#### DATA ####

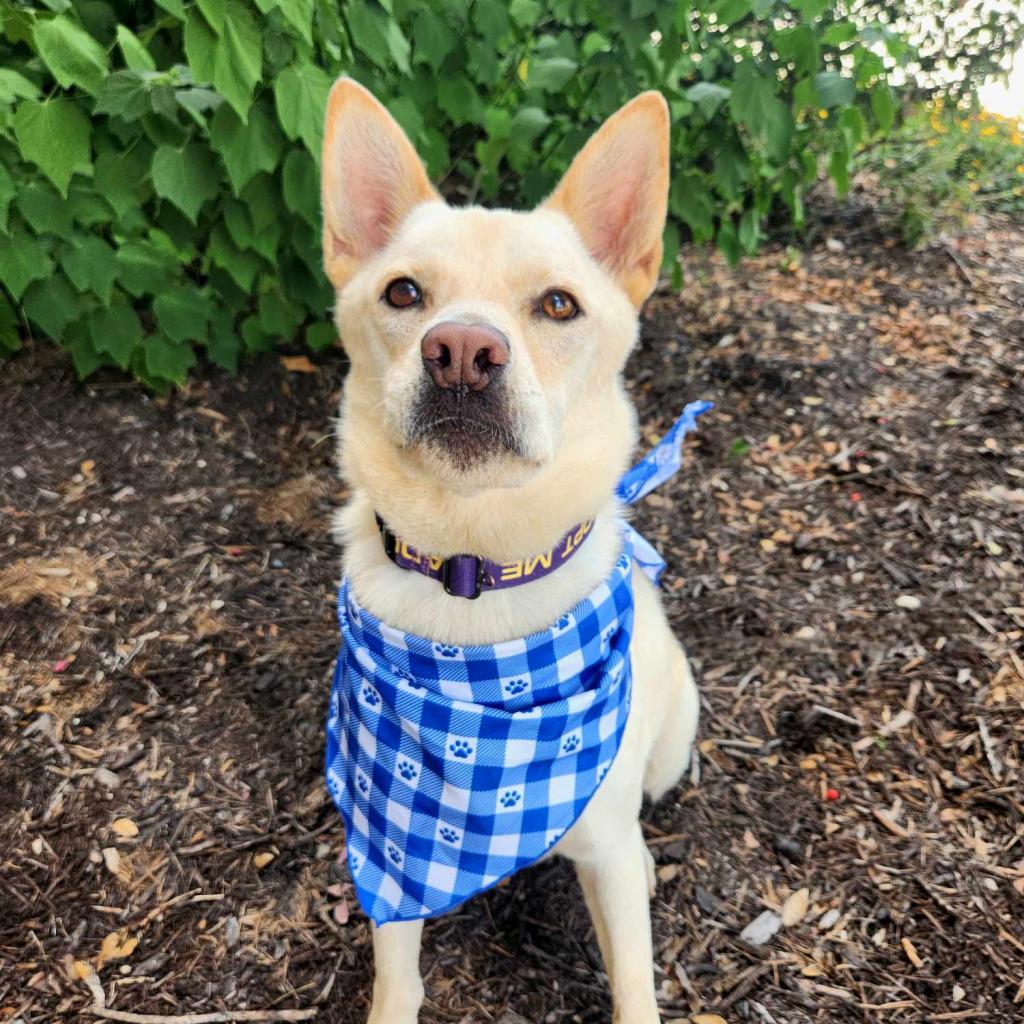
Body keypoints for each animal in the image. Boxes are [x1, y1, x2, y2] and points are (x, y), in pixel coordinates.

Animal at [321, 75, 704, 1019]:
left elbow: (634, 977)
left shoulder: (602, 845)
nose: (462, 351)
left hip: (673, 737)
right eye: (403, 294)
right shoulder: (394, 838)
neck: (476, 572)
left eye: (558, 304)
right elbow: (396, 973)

####
#### DATA ####

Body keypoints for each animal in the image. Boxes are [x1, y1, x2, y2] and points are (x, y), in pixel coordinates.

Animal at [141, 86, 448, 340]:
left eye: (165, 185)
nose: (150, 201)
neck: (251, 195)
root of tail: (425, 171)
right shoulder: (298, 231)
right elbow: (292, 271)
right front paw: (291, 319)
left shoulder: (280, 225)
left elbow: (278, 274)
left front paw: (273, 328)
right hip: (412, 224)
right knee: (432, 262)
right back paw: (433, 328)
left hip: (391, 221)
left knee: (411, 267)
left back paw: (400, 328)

####
#### DATA ####

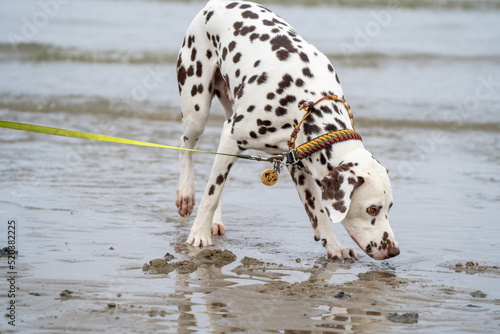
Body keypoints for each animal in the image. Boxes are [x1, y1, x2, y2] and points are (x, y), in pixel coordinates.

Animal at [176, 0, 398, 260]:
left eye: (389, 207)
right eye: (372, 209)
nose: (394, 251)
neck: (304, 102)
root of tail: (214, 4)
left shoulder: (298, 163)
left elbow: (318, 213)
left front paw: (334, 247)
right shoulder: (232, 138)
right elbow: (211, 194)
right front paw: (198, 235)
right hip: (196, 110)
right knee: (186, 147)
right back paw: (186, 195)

####

What is needed is an exact copy of the lines above, from the one containing "right eye: (372, 209)" through the one containing "right back paw: (186, 195)", with nothing added.

WRITTEN SOLUTION
right eye: (372, 209)
nose: (394, 251)
neck: (304, 102)
root of tail: (214, 4)
left shoulder: (298, 163)
left elbow: (318, 213)
left front paw: (334, 247)
right shoulder: (232, 138)
right elbow: (211, 194)
right front paw: (198, 235)
right hip: (196, 110)
right knee: (186, 147)
right back paw: (186, 195)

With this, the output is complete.